In essence, the argument goes that things are improving but not so fast that the struggling nations like Portugal and even Italy will be hamstrung by any tightening in monetary policy. Sounds like the perfect happy medium ..... well, we did say it was optimistic.
And what about the political risks ? The anxiety is understandable, but we have to remember that the probability of a shock in either French or Dutch elections is very low. Even speculation that an election might be called in Italy that could play into the hands of the populist 5 star movement has been tempered by the knowledge that a split in the ruling Democratic Party makes a vote this year unlikely. As for Greece, the signs are that a meeting this week between Greece, the Eurozone and the IMF went much better. One official said that he was now confident that a deal could be reached in time (yes, we know ....but temper that cynicism for a moment).

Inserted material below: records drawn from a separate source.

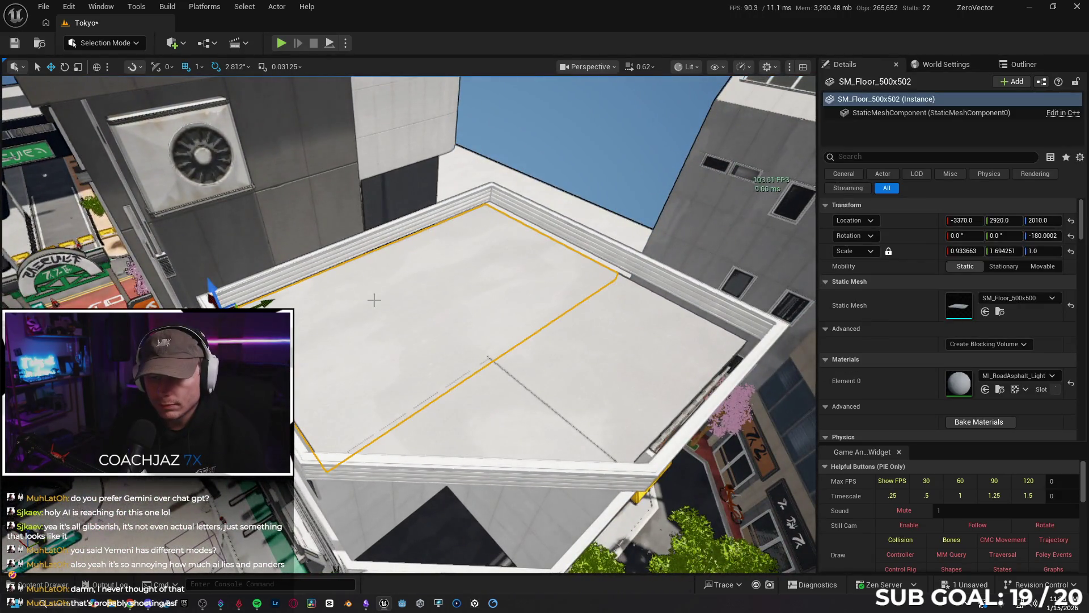
{"action": "left_click", "coordinate": [320, 260], "text": "ctrl"}
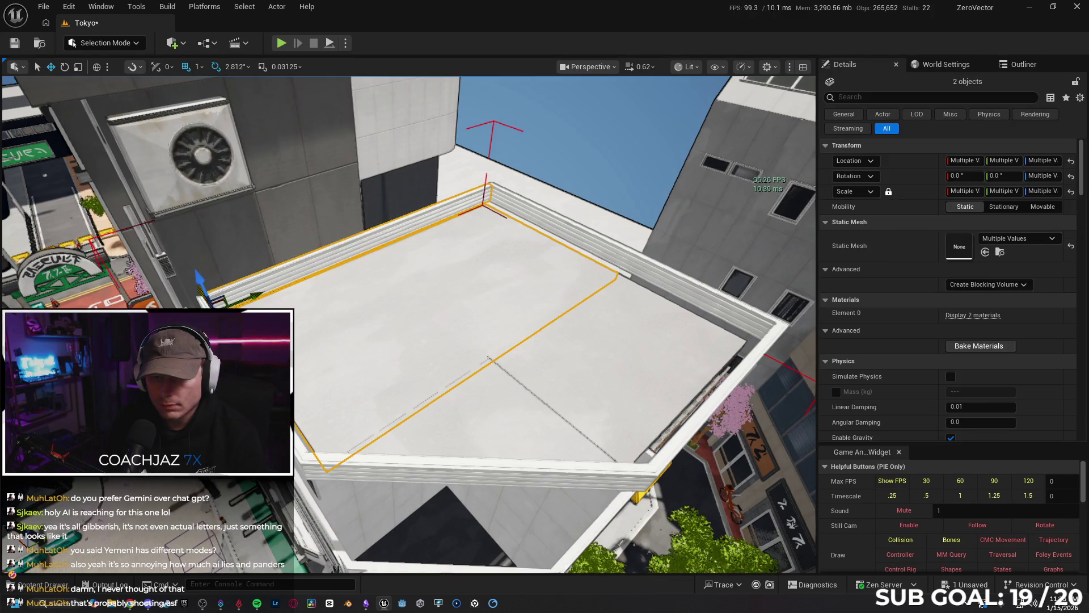
{"action": "left_click", "coordinate": [509, 464], "text": "ctrl"}
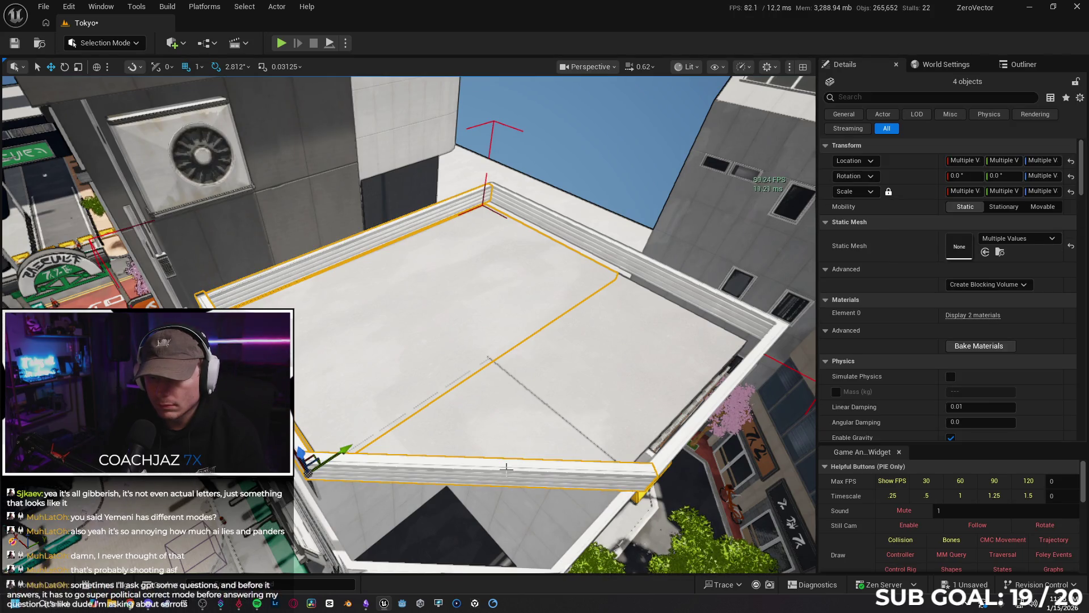
{"action": "left_click", "coordinate": [486, 430], "text": "ctrl"}
{"action": "left_click", "coordinate": [622, 346], "text": "ctrl"}
{"action": "left_click", "coordinate": [683, 276], "text": "ctrl"}
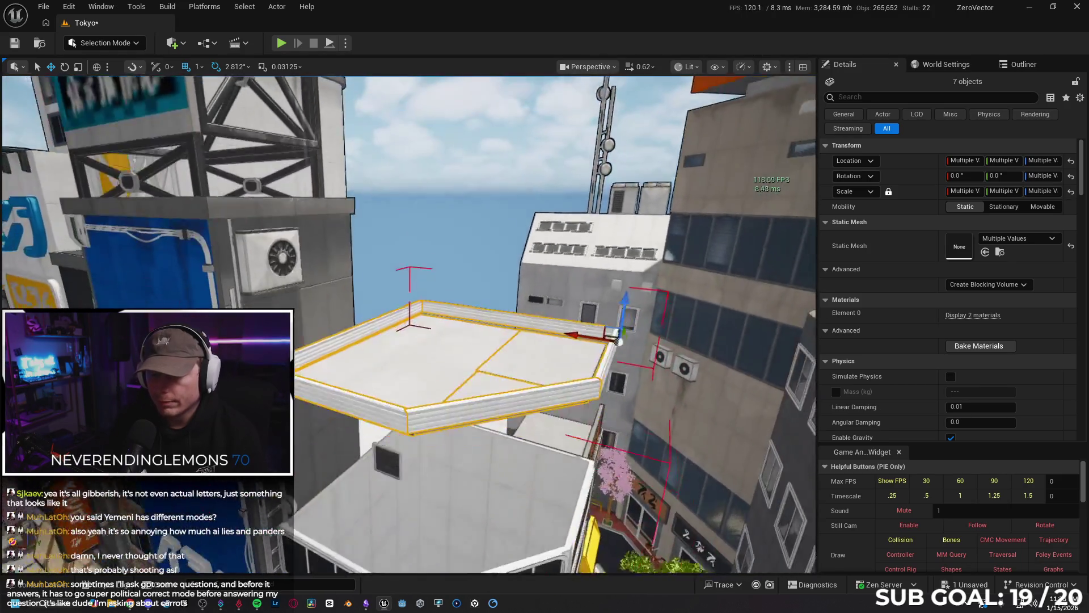
{"action": "left_click_drag", "start_coordinate": [595, 367], "coordinate": [595, 366]}
Step: Lift the selected rooftop floor and railings along Z, then select the adjacent wall piece
{"action": "left_click_drag", "start_coordinate": [671, 303], "coordinate": [679, 285]}
{"action": "left_click_drag", "start_coordinate": [768, 300], "coordinate": [758, 293]}
{"action": "left_click_drag", "start_coordinate": [620, 327], "coordinate": [620, 328]}
{"action": "mouse_move", "coordinate": [467, 198]}
{"action": "left_mouse_down"}
{"action": "mouse_move", "coordinate": [423, 307]}
{"action": "mouse_move", "coordinate": [423, 341]}
{"action": "mouse_move", "coordinate": [448, 189]}
{"action": "mouse_move", "coordinate": [448, 386]}
{"action": "mouse_move", "coordinate": [478, 530]}
{"action": "mouse_move", "coordinate": [446, 525]}
{"action": "left_mouse_up"}
{"action": "left_click", "coordinate": [465, 199]}
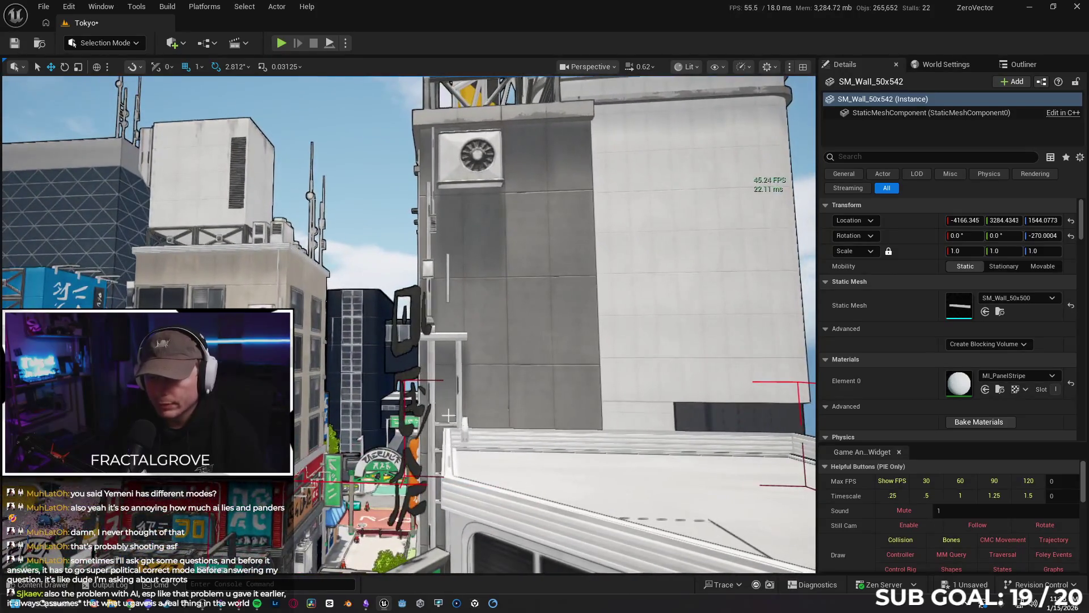
Step: Delete the tall building's grouped vertical sign along with its lettering
{"action": "left_click", "coordinate": [414, 316]}
{"action": "key", "text": "Delete"}
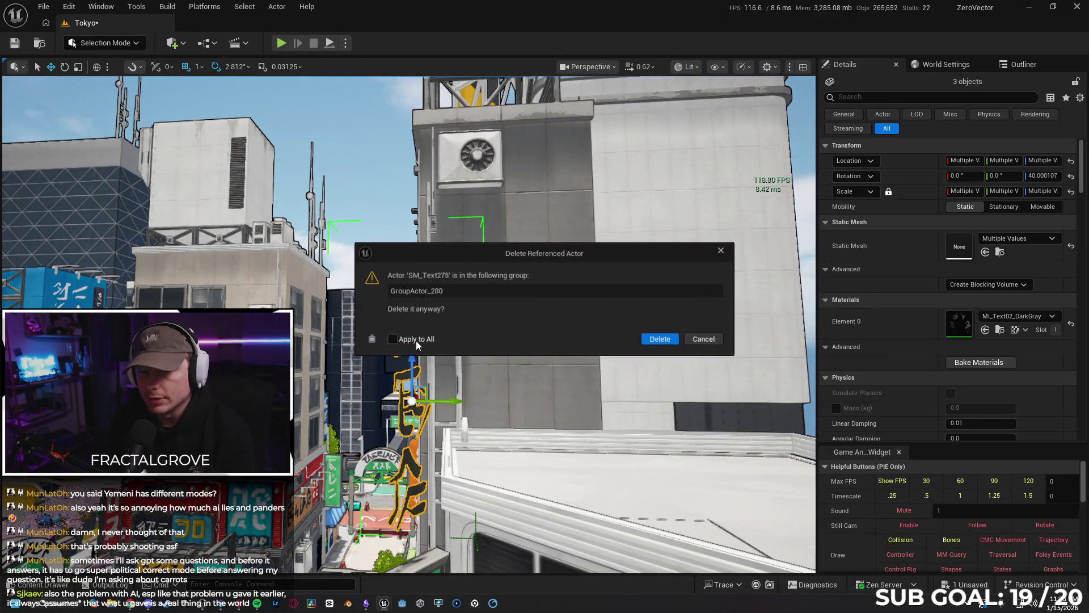
{"action": "left_click", "coordinate": [653, 339]}
{"action": "left_click_drag", "start_coordinate": [652, 341], "coordinate": [538, 320]}
{"action": "left_click", "coordinate": [486, 250]}
{"action": "key", "text": "Escape"}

Which leaves the US, and Mr Trump. For Europe, things could go either way ..... lower taxes, deregulation and a generally stimulative agenda from the new administration would certainly boost growth outside of the US as well as within it. On the other hand, protectionist measures and/or disagreements on regulating the global financial system would be damaging, to say the least. The jury's out on what Mr Trump will do .... some would say that the jury's out on whether Mr Trump KNOWS what he will do. That would probably be unfair. For Europe's sake, let's hope that his more combative rhetoric proves to be just that.